- _Document text_:
Segment Open
KS2 children have a regular forty minutes’ lesson of modern foreign language a week, in order to ensure progression and skills development. The lessons may be taught in Lower Key Stage 2 and Upper Key Sage 2 by a consistent teacher to ensure progression through the year groups. As a school we work very closely with a specialist French teacher from a local Secondary Academy to ensure our teaching and learning is to the highest standard.
French is the modern foreign language that is taught in our school. The curriculum that is followed is based on the guidance given in the revised National Curriculum, using the Association for Language Learning scheme of work; ‘Niveau’ as a basis. The children are taught to know and understand how to:
- Listen attentively to spoken language and show understanding by joining in and asking and answering questions;
- Speak with increasing confidence, fluency and spontaneity, finding ways of communicating what they want to say;
- Use correct pronunciation and intonation;
- Memorise words;
- Interpret meaning;
- Understand basic grammar;
- Use dictionaries;
- Work in pairs and groups, and communicate in French;
- Look at life in another culture.
Segment Closed
- _What you will do_:
a) According to the text on French teaching, how long is the regular weekly modern foreign language lesson for KS2 children?
b) Decide whether each statement agrees with the text on French teaching, answering yes or no and quoting the words that decide it: (i) The school works with a specialist French teacher from a local Secondary Academy. (ii) The curriculum uses the Association for Language Learning scheme of work as a basis. (iii) Spanish is the modern foreign language taught at the school.
The listing that comes next is from a different source.

- _Collected material_:
Segment Open
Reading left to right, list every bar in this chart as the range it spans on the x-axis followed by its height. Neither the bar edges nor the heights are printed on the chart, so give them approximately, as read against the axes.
Segment Closed
- _Responses_:
a) Forty minutes.

b)
(i) Yes: "we work very closely with a specialist French teacher from a local Secondary Academy"
(ii) Yes: "using the Association for Language Learning scheme of work; ‘Niveau’ as a basis"
(iii) No: "French is the modern foreign language that is taught in our school"